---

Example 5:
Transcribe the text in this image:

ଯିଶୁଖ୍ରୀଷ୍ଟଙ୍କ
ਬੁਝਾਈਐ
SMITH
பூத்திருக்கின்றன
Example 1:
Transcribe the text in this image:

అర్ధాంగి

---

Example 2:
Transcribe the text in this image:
--
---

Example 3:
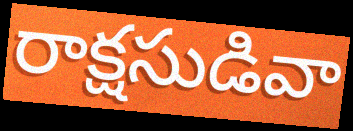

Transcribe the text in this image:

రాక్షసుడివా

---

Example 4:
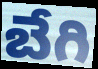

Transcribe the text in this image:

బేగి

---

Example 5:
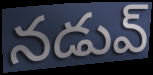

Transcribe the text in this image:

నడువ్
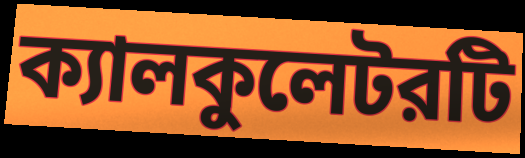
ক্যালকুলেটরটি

Work item.
What lines of the preceding data include the string "Example"? Pull them out.

Task answer.
Example 5:
Example 1:
Example 2:
Example 3:
Example 4:
Example 5:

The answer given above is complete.